Take from the entries below the stretch from the line with "f_number: 5.4" through the line with "exposure_s: 1/800", and return it exactly, leaving the pictures out.

Camera geometry data:
=-=-=

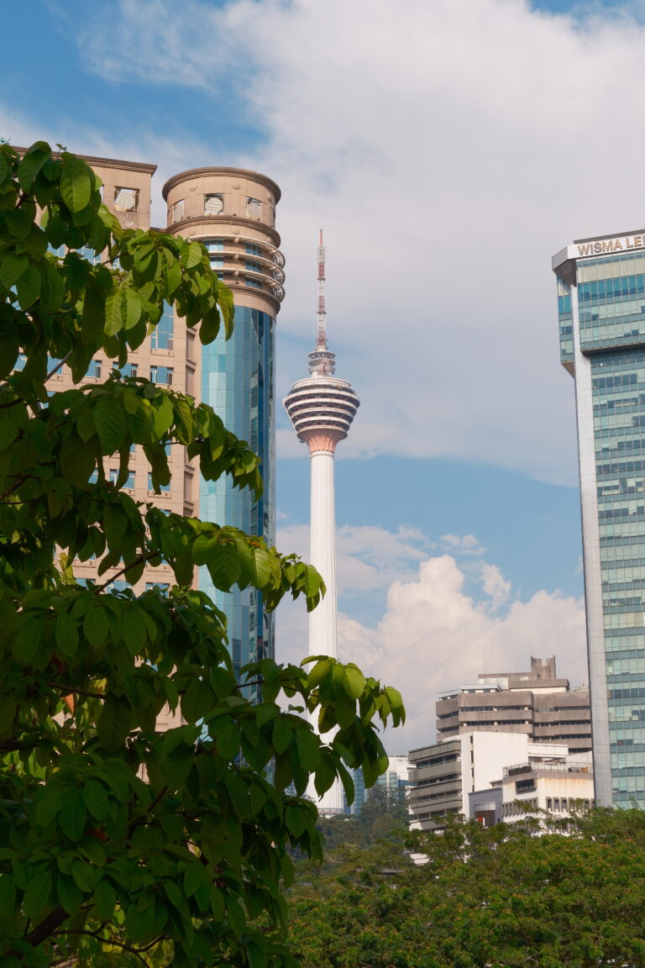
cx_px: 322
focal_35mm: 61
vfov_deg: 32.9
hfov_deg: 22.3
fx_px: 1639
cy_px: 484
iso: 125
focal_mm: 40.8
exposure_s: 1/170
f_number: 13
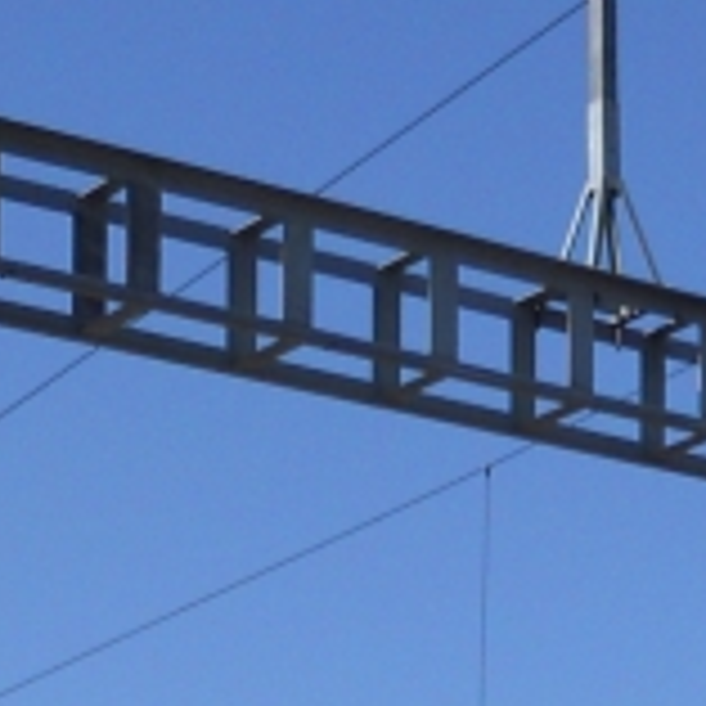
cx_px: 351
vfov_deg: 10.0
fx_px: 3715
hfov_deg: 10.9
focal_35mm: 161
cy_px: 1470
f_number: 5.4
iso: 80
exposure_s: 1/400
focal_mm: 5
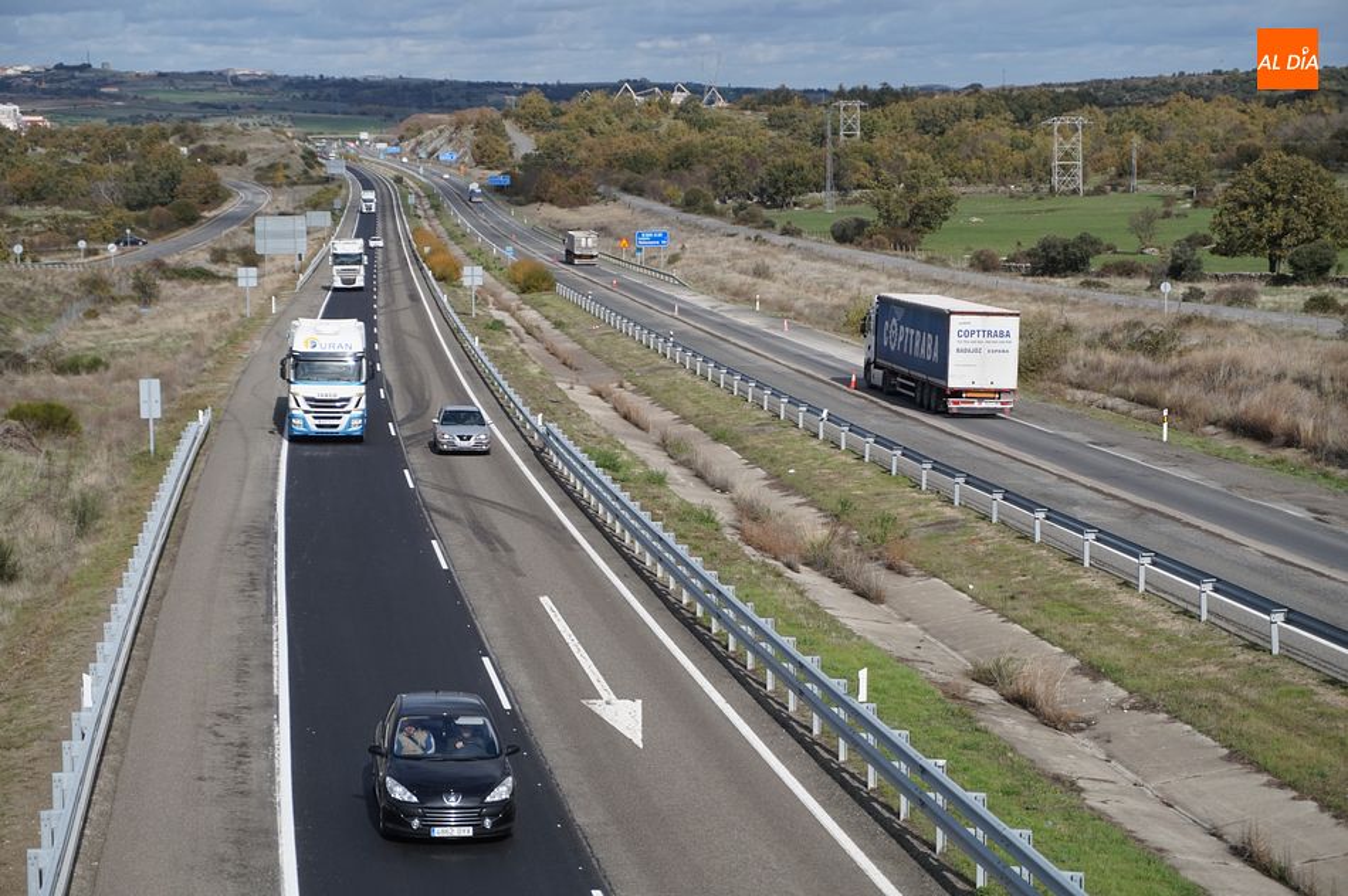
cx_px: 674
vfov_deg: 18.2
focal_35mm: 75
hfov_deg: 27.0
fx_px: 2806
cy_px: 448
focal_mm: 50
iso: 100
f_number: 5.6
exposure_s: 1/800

=-=-=

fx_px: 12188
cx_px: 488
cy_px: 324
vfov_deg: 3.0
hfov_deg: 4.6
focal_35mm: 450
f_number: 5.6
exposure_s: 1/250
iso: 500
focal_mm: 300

=-=-=

• Exercise answer
f_number: 5.4
iso: 80
exposure_s: 1/400
focal_mm: 5
cx_px: 674
vfov_deg: 18.2
focal_35mm: 75
hfov_deg: 27.0
fx_px: 2806
cy_px: 448
focal_mm: 50
iso: 100
f_number: 5.6
exposure_s: 1/800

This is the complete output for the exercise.